Crater Lake Game Sanctuary

Crater Lake, or Sonachi, is a small, saline-alkaline lake to the immediate west of Lake Naivasha, inside a larger volcanic crater, with sides intact. It is privately owned, maintained as a Sanctuary, with a small tented camp above the lake. The flat land within the crater is partly wooded and holds populations of black & white colobus monkeys (Colobus guereza) and antelope such as Impala (Aepyceros melampus) and Thompson's gazelle (Eudorcas thomsonii).

The lake itself has been the subject of scientific study several times, because of its alkaline chemistry.  East African soda lakes, of which crater lake is one, are unique in the world, because their dominant phytoplankton (microscopic primary producers in the surface layers of the water) are cyanobacteria (also know as blue-green bacteria).
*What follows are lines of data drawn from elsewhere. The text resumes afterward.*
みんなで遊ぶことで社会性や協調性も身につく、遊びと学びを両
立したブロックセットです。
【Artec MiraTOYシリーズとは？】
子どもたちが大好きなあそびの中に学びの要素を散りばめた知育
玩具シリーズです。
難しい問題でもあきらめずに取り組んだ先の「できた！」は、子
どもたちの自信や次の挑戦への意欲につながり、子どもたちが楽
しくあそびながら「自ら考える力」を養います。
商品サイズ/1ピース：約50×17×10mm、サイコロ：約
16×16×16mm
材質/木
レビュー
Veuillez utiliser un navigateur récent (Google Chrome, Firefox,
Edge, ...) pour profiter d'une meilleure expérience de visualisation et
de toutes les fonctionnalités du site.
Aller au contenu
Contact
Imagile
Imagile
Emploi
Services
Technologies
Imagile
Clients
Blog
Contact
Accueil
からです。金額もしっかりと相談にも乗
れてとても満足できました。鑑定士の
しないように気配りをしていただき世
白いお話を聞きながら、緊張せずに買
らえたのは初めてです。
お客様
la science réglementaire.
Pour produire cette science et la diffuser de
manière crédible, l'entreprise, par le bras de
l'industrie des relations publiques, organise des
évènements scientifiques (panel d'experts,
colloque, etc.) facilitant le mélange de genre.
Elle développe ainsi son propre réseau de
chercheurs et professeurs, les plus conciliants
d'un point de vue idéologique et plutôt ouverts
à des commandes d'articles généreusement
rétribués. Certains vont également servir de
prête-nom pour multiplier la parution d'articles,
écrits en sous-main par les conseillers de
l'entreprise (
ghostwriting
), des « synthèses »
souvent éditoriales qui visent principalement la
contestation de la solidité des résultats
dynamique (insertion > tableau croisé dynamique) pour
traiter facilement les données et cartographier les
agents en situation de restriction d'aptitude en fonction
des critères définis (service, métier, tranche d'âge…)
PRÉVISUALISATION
They have this name because of their colour, due to a pigment in addition to the green chlorophyll, called phycocyanin. They are unique amongst bacteria in being able to photosynthesise in the presence of oxygen.  The commonest species in East African alkaline lakes is called Arthrospira fusiformis, commonly called by its old scientific genus name, Spirulina. This is the major food of the lesser flamingo (Phoeniconaias minor). Sonachi does not hold many lesser flamingos, sometimes very few, but alkalline-soda lakes are the only location that lesser flamingos can be found. Sometimes, they are present at Nakuru or Bogoria, to the north, in a million of more individuals.

Sonachi crater lake is believed to be maintained by the level of lake Naivasha, through a groundwater link, but this has never been proven, neither have the water levels of the two lakes been simultaneously recorded to test this hypothesis. The chemistry of Sonachi has remained stable over the past decades, unlike the nearby Oloidien lake, which is periodically joined to Naivasha and fresh at high levels of the 'parent' lake, but becomes alkaline through evaporation obver the years when it is separated.